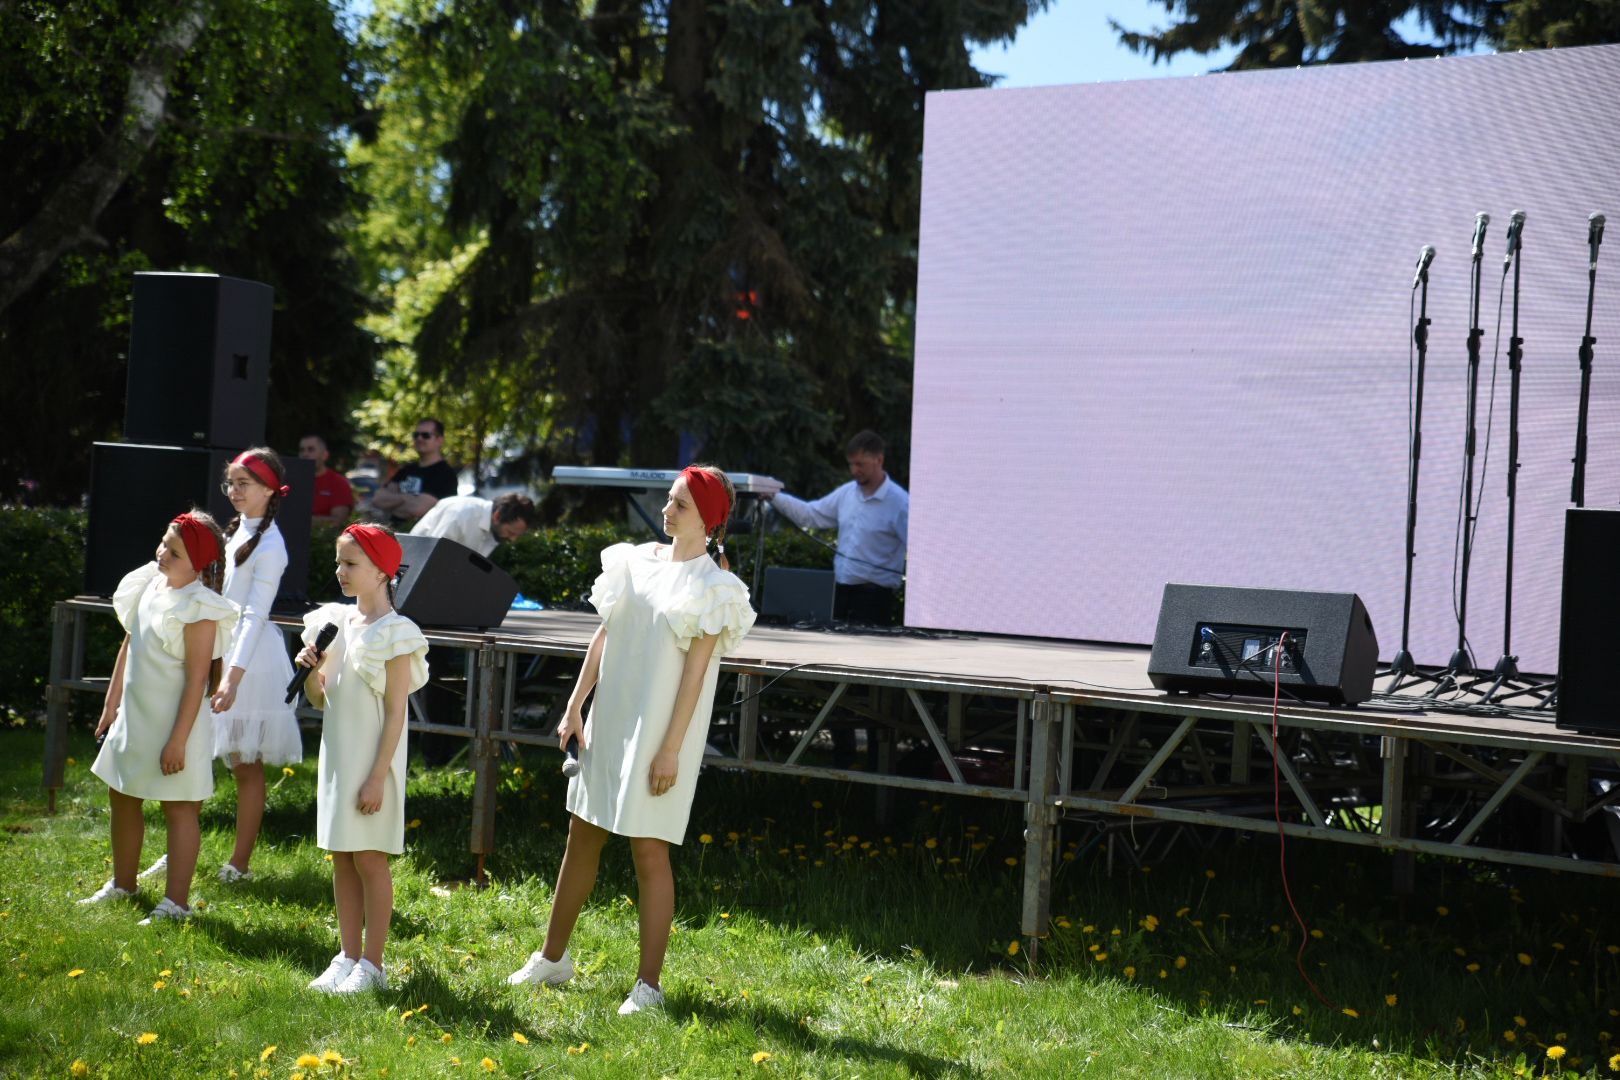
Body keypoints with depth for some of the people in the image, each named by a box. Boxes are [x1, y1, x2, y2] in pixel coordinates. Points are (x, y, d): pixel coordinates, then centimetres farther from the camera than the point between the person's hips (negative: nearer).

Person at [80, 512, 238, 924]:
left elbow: (198, 678, -20)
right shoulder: (149, 585, 4)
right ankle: (122, 884, 36)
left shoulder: (198, 608, -20)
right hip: (134, 716, 9)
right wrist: (112, 702, 16)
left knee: (178, 808, 0)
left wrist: (178, 739, -22)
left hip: (174, 722, -9)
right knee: (122, 797, 19)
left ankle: (176, 903, 5)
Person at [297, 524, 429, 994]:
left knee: (369, 858, -2)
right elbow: (320, 699, 15)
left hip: (371, 762, -7)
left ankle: (372, 965, 6)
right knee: (341, 858, 11)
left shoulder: (395, 633, -12)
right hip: (336, 757, 7)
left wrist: (378, 777, -18)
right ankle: (348, 957, 19)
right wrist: (310, 671, -7)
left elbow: (395, 712, -14)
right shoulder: (337, 622, 8)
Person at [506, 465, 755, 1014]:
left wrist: (671, 749, -16)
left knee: (649, 850, -3)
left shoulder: (711, 586, -10)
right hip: (609, 720, 6)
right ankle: (552, 958, 28)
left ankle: (648, 984, 5)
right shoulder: (639, 561, 7)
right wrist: (574, 708, 8)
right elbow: (605, 635, 11)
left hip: (659, 728, -6)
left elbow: (695, 671, -13)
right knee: (581, 837, 14)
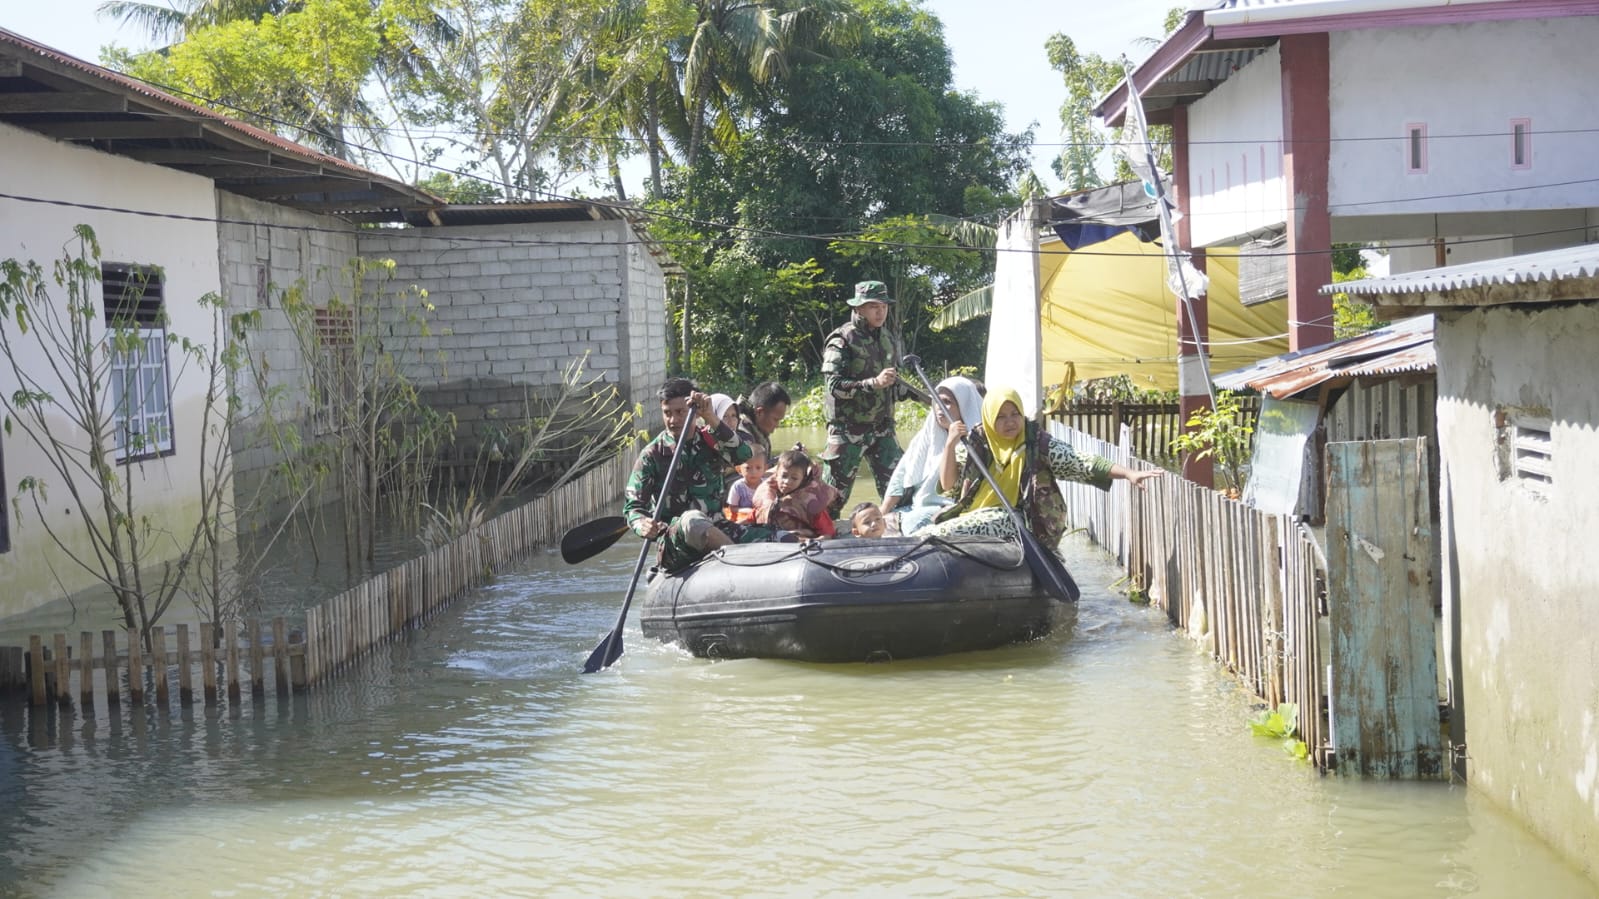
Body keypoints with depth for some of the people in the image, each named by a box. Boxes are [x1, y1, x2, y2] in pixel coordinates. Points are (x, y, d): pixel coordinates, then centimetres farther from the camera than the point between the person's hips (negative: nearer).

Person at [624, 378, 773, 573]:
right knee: (692, 520, -38)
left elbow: (743, 454, -10)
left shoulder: (709, 441, 11)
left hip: (717, 531, 4)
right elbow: (632, 506, -1)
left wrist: (711, 419, -21)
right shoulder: (652, 455, 3)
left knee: (766, 537, -22)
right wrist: (642, 525, -25)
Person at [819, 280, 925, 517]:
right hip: (848, 429, -6)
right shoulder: (842, 341, -11)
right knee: (835, 491, -1)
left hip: (881, 427, 6)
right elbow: (835, 386, -21)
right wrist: (875, 383, -27)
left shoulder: (887, 338, 12)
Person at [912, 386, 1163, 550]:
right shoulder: (975, 442, 6)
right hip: (975, 514, 4)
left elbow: (1081, 464, -8)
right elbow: (948, 484, 5)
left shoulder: (1037, 442, -2)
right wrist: (950, 444, -11)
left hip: (1013, 520, -4)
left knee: (945, 535, -29)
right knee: (926, 537, -22)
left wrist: (1128, 473, -20)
----------------------------------------
**WHAT TO DO**
Pictures stay out; everything else in the listing above gets repeated exactly.

**SOLVED EXERCISE**
Body keypoints with depth for some of the people in the image, each named by a box. Boxes are [x1, y1, x2, y2] in pixel coordinates. Points are (x, y, d): pixel coordinates, then centimetres farther from the camera than the point between the person's hips (negative: nearer).

Person at [80, 512, 238, 924]:
left elbow: (198, 678, -20)
right shoulder: (149, 585, 4)
right ankle: (122, 884, 36)
left shoulder: (198, 608, -20)
right hip: (134, 716, 9)
right wrist: (112, 702, 16)
left knee: (178, 808, 0)
left wrist: (178, 739, -22)
left hip: (174, 722, -9)
right knee: (122, 797, 19)
left ankle: (176, 903, 5)
Person at [297, 524, 429, 994]:
left knee: (369, 858, -2)
right elbow: (320, 699, 15)
left hip: (371, 762, -7)
left ankle: (372, 965, 6)
right knee: (341, 858, 11)
left shoulder: (395, 633, -12)
right hip: (336, 757, 7)
left wrist: (378, 777, -18)
right ankle: (348, 957, 19)
right wrist: (310, 671, -7)
left elbow: (395, 712, -14)
right shoulder: (337, 622, 8)
Person at [506, 465, 755, 1014]:
left wrist: (671, 749, -16)
left knee: (649, 850, -3)
left shoulder: (711, 586, -10)
right hip: (609, 720, 6)
right ankle: (552, 958, 28)
left ankle: (648, 984, 5)
right shoulder: (639, 561, 7)
right wrist: (574, 708, 8)
right elbow: (605, 635, 11)
left hip: (659, 728, -6)
left elbow: (695, 671, -13)
right knee: (581, 837, 14)
Body keypoints with depth for some of the people in the image, each named by a box. Boxes are [x1, y1, x2, y2] in pixel coordinates. Points are (x, y, d): pixel coordinates, then centimetres farther from the camera than the point between the person's hips (negative: nearer).

Person at [624, 378, 773, 573]:
right knee: (692, 520, -38)
left elbow: (743, 454, -10)
left shoulder: (709, 441, 11)
left hip: (717, 531, 4)
right elbow: (632, 506, -1)
left wrist: (711, 419, -21)
right shoulder: (652, 455, 3)
left knee: (766, 537, -22)
right wrist: (642, 525, -25)
Person at [819, 280, 925, 517]:
right hip: (848, 429, -6)
right shoulder: (842, 341, -11)
right knee: (835, 491, -1)
left hip: (881, 427, 6)
right elbow: (835, 386, -21)
right wrist: (875, 383, -27)
left shoulder: (887, 338, 12)
Person at [912, 386, 1163, 550]:
right shoulder: (975, 442, 6)
right hip: (975, 514, 4)
left elbow: (1081, 464, -8)
right elbow: (948, 484, 5)
left shoulder: (1037, 442, -2)
right wrist: (950, 444, -11)
left hip: (1013, 520, -4)
left knee: (945, 535, -29)
right knee: (926, 537, -22)
left wrist: (1128, 473, -20)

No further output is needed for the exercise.